Re: Need help with performance issue - Tomcat 4.1.X

2003-07-11 Thread tomcat-question
Yes, still running on the same tomcat, which is standalone BTW.

The problem occurs with both IE and mozilla, but a little differently.  Mozilla 
tends to render the results immediately, then sit there for 20 seconds.  IE 
will wait a bit, render the results, then sit there.

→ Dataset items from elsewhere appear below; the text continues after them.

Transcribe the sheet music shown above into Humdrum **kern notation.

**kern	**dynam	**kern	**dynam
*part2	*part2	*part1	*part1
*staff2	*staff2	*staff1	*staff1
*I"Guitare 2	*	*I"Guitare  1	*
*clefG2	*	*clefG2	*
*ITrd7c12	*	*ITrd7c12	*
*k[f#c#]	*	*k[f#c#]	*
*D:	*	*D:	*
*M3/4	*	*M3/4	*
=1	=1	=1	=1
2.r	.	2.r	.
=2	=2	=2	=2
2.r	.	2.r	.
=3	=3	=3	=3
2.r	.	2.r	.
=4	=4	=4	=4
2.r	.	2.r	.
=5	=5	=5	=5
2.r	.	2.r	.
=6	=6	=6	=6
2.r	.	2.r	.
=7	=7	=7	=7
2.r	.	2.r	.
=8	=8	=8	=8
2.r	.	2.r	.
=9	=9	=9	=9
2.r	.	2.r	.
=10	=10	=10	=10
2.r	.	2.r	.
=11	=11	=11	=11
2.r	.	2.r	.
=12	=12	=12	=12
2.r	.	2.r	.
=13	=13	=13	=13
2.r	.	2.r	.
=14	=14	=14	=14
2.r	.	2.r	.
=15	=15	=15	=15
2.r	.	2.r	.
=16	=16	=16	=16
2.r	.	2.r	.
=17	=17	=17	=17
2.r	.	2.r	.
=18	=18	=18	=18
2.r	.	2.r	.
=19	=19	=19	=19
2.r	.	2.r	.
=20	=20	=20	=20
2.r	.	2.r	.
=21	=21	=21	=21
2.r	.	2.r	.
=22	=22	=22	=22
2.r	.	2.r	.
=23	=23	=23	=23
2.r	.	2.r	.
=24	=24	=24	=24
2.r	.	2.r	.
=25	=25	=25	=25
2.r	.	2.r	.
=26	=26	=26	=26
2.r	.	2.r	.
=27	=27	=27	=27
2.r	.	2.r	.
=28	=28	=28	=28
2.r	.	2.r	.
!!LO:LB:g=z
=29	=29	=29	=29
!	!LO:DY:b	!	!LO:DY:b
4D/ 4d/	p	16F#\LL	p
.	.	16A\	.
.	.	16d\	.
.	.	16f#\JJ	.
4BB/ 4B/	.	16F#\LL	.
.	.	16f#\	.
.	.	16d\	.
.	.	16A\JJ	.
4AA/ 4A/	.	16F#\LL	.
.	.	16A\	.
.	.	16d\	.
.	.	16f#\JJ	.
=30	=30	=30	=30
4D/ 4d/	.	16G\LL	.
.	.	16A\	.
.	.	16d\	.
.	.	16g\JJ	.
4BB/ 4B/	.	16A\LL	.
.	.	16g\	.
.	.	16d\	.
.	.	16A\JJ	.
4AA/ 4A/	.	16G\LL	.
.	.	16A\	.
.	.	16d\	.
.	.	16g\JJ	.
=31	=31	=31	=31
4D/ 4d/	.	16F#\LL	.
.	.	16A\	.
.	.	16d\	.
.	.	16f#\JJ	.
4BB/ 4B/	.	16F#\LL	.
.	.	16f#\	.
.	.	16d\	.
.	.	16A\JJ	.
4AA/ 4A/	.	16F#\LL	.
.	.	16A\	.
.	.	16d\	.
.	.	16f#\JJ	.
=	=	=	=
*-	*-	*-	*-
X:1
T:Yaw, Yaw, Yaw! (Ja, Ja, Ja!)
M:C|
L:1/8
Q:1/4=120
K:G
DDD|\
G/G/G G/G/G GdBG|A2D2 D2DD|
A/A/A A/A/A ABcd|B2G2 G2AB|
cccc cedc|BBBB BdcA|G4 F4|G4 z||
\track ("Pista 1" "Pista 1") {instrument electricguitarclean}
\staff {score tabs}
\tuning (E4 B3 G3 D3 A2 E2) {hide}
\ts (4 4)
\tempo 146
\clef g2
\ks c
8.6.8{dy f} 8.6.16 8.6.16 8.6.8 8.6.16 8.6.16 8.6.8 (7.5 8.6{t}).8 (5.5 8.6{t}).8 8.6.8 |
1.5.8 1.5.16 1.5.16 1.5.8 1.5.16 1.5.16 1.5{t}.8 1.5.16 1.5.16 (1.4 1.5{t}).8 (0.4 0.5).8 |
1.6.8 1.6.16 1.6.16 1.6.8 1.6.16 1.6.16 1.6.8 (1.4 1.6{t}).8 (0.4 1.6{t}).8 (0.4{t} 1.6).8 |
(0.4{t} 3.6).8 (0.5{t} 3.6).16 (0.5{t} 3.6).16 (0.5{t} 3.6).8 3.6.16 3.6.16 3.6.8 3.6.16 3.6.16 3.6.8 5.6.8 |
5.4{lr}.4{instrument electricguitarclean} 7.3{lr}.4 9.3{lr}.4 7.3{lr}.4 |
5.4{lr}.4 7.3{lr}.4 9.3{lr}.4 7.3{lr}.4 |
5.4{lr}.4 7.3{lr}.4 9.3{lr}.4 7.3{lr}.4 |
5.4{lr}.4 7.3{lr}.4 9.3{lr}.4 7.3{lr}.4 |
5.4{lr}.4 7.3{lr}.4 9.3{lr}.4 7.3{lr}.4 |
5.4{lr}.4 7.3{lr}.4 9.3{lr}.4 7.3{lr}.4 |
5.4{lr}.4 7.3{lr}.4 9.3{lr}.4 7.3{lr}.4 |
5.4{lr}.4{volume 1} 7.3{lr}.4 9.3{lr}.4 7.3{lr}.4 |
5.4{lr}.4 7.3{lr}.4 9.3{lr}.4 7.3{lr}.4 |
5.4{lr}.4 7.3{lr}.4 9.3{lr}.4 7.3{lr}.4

I'm assuming the difference is simply an artifact of when the browser chooses 
to render its cache on an open connection.

Neither browser is closing the connection to fast...  Opposite problem :-)

And no, I haven't tried any of your other recommended steps yet.  We're trying 
to do as much as we can without bringing down the system, since it's a 
production system (and we have yet to reproduce on a test system).  


-- Dave
 If your application is running on same Tomcat/JVM then blocking GC calls 
 could still lead to that effect for hello.jsp too.
 
 Are you using Apache/mod_jk/Tomcat or Tomcat standalone?
 HTTPS Connections?
 
 Does the Problem occur only with IE or with other Browsers (Mozilla) too?
 I read once something about a problem of IE closing http connections too 
 fast when it thinks the page transfer is finished.